We have our position that we negotiated in the coalition agreement; that is fine and we will deliver on it. However, my job and that of my hon. Friend the Member for Cheltenham is to hold my right hon. Friend the Minister, the Department and the Government to account. That is why we need to nail what is currently going on and stop—either in the Energy Bill, which is in Committee and will be coming back here, or elsewhere—any mechanism whereby power is given to Ministers to do deals with companies such as EDF that could produce the sort of hidden subsidy mentioned by the hon. Member for Newport West.

The hon. Gentleman referred to Professor Tom Burke, who is a friend and constituent of mine, and I had a long and up-to-date conversation with him on this issue only this weekend. I am clear that the figures cited by the hon. Gentleman are the figures we are talking about. The reality is that if the strike price is £100 per megawatt and there is a 30-year contract life, that would be a subsidy of £1 billion a year above today’s wholesale price for electricity. That would be £30 billion to EDF from Britain’s householders and businesses—the very people we are trying to protect from high energy bills. If the whole of the 16 GW nuclear energy currently planned by the Government were financed on similar terms, that figure would be £150 billion by 2050.

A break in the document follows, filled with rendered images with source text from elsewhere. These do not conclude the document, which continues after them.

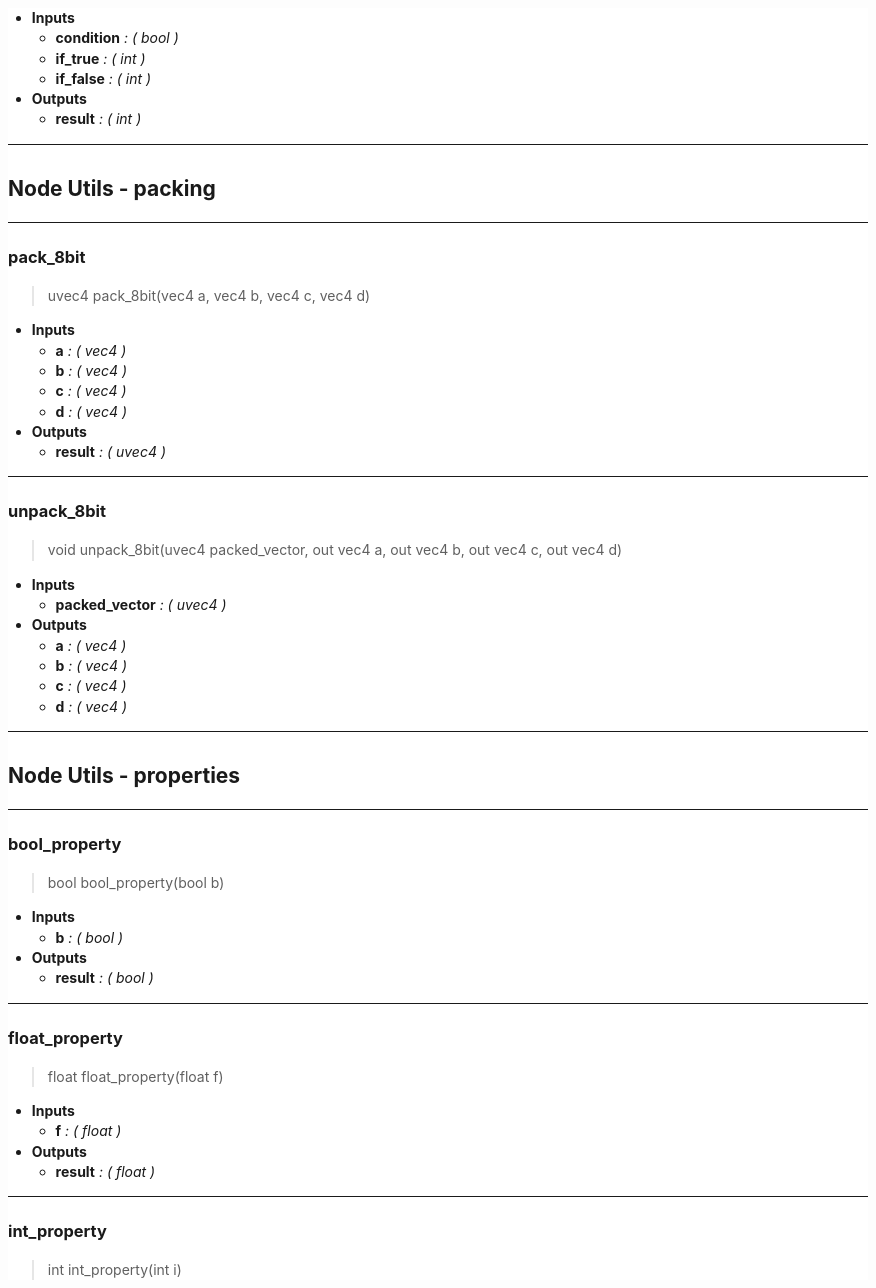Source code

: - **Inputs**  
	- **condition** *: ( bool )*  
	- **if_true** *: ( int )*  
	- **if_false** *: ( int )*  
- **Outputs**  
	- **result** *: ( int )*  
---
## Node Utils - packing
---
### **pack_8bit**
>uvec4 pack_8bit(vec4 a, vec4 b, vec4 c, vec4 d)

- **Inputs**  
	- **a** *: ( vec4 )*  
	- **b** *: ( vec4 )*  
	- **c** *: ( vec4 )*  
	- **d** *: ( vec4 )*  
- **Outputs**  
	- **result** *: ( uvec4 )*  
---
### **unpack_8bit**
>void unpack_8bit(uvec4 packed_vector, out vec4 a, out vec4 b, out vec4 c, out vec4 d)

- **Inputs**  
	- **packed_vector** *: ( uvec4 )*  
- **Outputs**  
	- **a** *: ( vec4 )*  
	- **b** *: ( vec4 )*  
	- **c** *: ( vec4 )*  
	- **d** *: ( vec4 )*  
---
## Node Utils - properties
---
### **bool_property**
>bool bool_property(bool b)

- **Inputs**  
	- **b** *: ( bool )*  
- **Outputs**  
	- **result** *: ( bool )*  
---
### **float_property**
>float float_property(float f)

- **Inputs**  
	- **f** *: ( float )*  
- **Outputs**  
	- **result** *: ( float )*  
---
### **int_property**
>int int_property(int i)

Somebody asked—I cannot remember who it was; I think it was my hon. Friend the Member for Cheltenham —whether there had ever been any suggestion of such a large amount of money going through without scrutiny. The answer, as you will know as well as anybody, Mr Deputy Speaker, is that in this place we have often authorised huge amounts of expenditure with no debate. Indeed, when my right hon. Friend the Minister was a spokesman on Treasury matters for the Liberal Democrats he used to complain that we would spend lots of time debating taxation, but almost no time debating spend. Consolidated Fund Bills relating to billions of pounds of expenditure would go through with no debate at all. We are trying to say that we should stop and check now because we believe there is a danger of a really big subsidy being agreed under the table, as it were, in terms of parliamentary transparency, that we cannot then pull out of or unscramble.